§ ABOUT THIS TASK: Working from the listing below, set down every line exactly.

§ RECORDED INFORMATION:
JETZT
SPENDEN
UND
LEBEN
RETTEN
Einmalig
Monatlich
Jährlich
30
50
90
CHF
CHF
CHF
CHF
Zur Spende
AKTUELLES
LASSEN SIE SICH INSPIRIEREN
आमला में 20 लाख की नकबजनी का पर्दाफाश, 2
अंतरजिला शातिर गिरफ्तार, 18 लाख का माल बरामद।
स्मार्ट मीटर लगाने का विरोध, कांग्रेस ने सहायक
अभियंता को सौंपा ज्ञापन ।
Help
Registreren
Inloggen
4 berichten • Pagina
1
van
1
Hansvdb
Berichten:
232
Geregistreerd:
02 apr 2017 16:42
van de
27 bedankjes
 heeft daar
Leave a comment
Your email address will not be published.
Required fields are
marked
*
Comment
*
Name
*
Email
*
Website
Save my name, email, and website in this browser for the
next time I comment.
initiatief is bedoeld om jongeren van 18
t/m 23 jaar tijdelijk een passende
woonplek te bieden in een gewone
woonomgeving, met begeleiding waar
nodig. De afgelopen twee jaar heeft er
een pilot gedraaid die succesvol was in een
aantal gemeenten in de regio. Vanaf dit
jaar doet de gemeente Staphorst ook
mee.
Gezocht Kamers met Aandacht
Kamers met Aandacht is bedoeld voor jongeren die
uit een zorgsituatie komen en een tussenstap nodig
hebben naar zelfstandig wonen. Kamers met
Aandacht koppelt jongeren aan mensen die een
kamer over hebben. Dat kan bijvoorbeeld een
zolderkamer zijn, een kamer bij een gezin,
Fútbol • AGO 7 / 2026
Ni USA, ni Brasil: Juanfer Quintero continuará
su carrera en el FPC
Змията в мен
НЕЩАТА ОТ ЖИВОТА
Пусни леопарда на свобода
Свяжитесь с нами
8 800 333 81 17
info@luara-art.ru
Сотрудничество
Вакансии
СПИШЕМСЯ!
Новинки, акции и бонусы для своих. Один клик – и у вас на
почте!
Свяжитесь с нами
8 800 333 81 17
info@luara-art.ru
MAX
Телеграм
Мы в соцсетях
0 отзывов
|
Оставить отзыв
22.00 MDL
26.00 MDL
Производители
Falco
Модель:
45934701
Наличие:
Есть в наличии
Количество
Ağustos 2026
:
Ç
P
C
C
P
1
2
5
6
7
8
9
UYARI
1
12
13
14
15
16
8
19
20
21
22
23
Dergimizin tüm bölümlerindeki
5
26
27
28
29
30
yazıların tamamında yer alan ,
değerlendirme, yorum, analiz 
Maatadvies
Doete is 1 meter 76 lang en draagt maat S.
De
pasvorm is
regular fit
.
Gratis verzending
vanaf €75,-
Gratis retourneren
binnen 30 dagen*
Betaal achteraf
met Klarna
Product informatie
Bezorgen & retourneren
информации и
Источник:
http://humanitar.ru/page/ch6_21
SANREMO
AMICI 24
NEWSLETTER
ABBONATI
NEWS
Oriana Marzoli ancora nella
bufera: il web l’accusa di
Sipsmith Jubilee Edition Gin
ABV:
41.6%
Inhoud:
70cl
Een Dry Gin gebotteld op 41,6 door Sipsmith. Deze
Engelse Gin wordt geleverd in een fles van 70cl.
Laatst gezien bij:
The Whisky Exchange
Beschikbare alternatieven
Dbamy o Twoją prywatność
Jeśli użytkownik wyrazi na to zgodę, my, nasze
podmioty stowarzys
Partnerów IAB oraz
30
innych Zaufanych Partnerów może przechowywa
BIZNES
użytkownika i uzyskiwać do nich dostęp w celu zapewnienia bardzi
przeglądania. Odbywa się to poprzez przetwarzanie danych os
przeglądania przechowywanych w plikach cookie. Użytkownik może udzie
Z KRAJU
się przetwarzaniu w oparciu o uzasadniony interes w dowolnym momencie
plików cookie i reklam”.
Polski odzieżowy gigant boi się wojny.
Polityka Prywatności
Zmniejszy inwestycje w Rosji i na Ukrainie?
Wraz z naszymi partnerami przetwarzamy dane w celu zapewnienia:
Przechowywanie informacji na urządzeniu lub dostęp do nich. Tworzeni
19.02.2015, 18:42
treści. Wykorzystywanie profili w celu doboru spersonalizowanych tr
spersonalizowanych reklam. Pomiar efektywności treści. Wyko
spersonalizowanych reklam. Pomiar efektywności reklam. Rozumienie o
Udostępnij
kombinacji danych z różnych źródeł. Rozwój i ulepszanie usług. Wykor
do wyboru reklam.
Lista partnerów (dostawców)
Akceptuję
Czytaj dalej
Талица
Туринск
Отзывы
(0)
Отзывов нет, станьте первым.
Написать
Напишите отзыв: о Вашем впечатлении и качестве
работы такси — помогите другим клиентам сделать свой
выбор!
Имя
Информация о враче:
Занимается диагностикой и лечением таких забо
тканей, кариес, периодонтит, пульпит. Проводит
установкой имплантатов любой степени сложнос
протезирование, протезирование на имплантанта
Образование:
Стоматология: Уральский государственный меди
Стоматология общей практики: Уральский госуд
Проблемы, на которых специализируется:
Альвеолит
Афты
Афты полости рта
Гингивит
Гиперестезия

§ RESPONSE BOX:
JETZT
SPENDEN
UND
LEBEN
RETTEN
Einmalig
Monatlich
Jährlich
30
50
90
CHF
CHF
CHF
CHF
Zur Spende
AKTUELLES
LASSEN SIE SICH INSPIRIEREN
आमला में 20 लाख की नकबजनी का पर्दाफाश, 2
अंतरजिला शातिर गिरफ्तार, 18 लाख का माल बरामद।
स्मार्ट मीटर लगाने का विरोध, कांग्रेस ने सहायक
अभियंता को सौंपा ज्ञापन ।
Help
Registreren
Inloggen
4 berichten • Pagina
1
van
1
Hansvdb
Berichten:
232
Geregistreerd:
02 apr 2017 16:42
van de
27 bedankjes
 heeft daar
Leave a comment
Your email address will not be published.
Required fields are
marked
*
Comment
*
Name
*
Email
*
Website
Save my name, email, and website in this browser for the
next time I comment.
initiatief is bedoeld om jongeren van 18
t/m 23 jaar tijdelijk een passende
woonplek te bieden in een gewone
woonomgeving, met begeleiding waar
nodig. De afgelopen twee jaar heeft er
een pilot gedraaid die succesvol was in een
aantal gemeenten in de regio. Vanaf dit
jaar doet de gemeente Staphorst ook
mee.
Gezocht Kamers met Aandacht
Kamers met Aandacht is bedoeld voor jongeren die
uit een zorgsituatie komen en een tussenstap nodig
hebben naar zelfstandig wonen. Kamers met
Aandacht koppelt jongeren aan mensen die een
kamer over hebben. Dat kan bijvoorbeeld een
zolderkamer zijn, een kamer bij een gezin,
Fútbol • AGO 7 / 2026
Ni USA, ni Brasil: Juanfer Quintero continuará
su carrera en el FPC
Змията в мен
НЕЩАТА ОТ ЖИВОТА
Пусни леопарда на свобода
Свяжитесь с нами
8 800 333 81 17
info@luara-art.ru
Сотрудничество
Вакансии
СПИШЕМСЯ!
Новинки, акции и бонусы для своих. Один клик – и у вас на
почте!
Свяжитесь с нами
8 800 333 81 17
info@luara-art.ru
MAX
Телеграм
Мы в соцсетях
0 отзывов
|
Оставить отзыв
22.00 MDL
26.00 MDL
Производители
Falco
Модель:
45934701
Наличие:
Есть в наличии
Количество
Ağustos 2026
:
Ç
P
C
C
P
1
2
5
6
7
8
9
UYARI
1
12
13
14
15
16
8
19
20
21
22
23
Dergimizin tüm bölümlerindeki
5
26
27
28
29
30
yazıların tamamında yer alan ,
değerlendirme, yorum, analiz 
Maatadvies
Doete is 1 meter 76 lang en draagt maat S.
De
pasvorm is
regular fit
.
Gratis verzending
vanaf €75,-
Gratis retourneren
binnen 30 dagen*
Betaal achteraf
met Klarna
Product informatie
Bezorgen & retourneren
информации и
Источник:
http://humanitar.ru/page/ch6_21
SANREMO
AMICI 24
NEWSLETTER
ABBONATI
NEWS
Oriana Marzoli ancora nella
bufera: il web l’accusa di
Sipsmith Jubilee Edition Gin
ABV:
41.6%
Inhoud:
70cl
Een Dry Gin gebotteld op 41,6 door Sipsmith. Deze
Engelse Gin wordt geleverd in een fles van 70cl.
Laatst gezien bij:
The Whisky Exchange
Beschikbare alternatieven
Dbamy o Twoją prywatność
Jeśli użytkownik wyrazi na to zgodę, my, nasze
podmioty stowarzys
Partnerów IAB oraz
30
innych Zaufanych Partnerów może przechowywa
BIZNES
użytkownika i uzyskiwać do nich dostęp w celu zapewnienia bardzi
przeglądania. Odbywa się to poprzez przetwarzanie danych os
przeglądania przechowywanych w plikach cookie. Użytkownik może udzie
Z KRAJU
się przetwarzaniu w oparciu o uzasadniony interes w dowolnym momencie
plików cookie i reklam”.
Polski odzieżowy gigant boi się wojny.
Polityka Prywatności
Zmniejszy inwestycje w Rosji i na Ukrainie?
Wraz z naszymi partnerami przetwarzamy dane w celu zapewnienia:
Przechowywanie informacji na urządzeniu lub dostęp do nich. Tworzeni
19.02.2015, 18:42
treści. Wykorzystywanie profili w celu doboru spersonalizowanych tr
spersonalizowanych reklam. Pomiar efektywności treści. Wyko
spersonalizowanych reklam. Pomiar efektywności reklam. Rozumienie o
Udostępnij
kombinacji danych z różnych źródeł. Rozwój i ulepszanie usług. Wykor
do wyboru reklam.
Lista partnerów (dostawców)
Akceptuję
Czytaj dalej
Талица
Туринск
Отзывы
(0)
Отзывов нет, станьте первым.
Написать
Напишите отзыв: о Вашем впечатлении и качестве
работы такси — помогите другим клиентам сделать свой
выбор!
Имя
Информация о враче:
Занимается диагностикой и лечением таких забо
тканей, кариес, периодонтит, пульпит. Проводит
установкой имплантатов любой степени сложнос
протезирование, протезирование на имплантанта
Образование:
Стоматология: Уральский государственный меди
Стоматология общей практики: Уральский госуд
Проблемы, на которых специализируется:
Альвеолит
Афты
Афты полости рта
Гингивит
Гиперестезия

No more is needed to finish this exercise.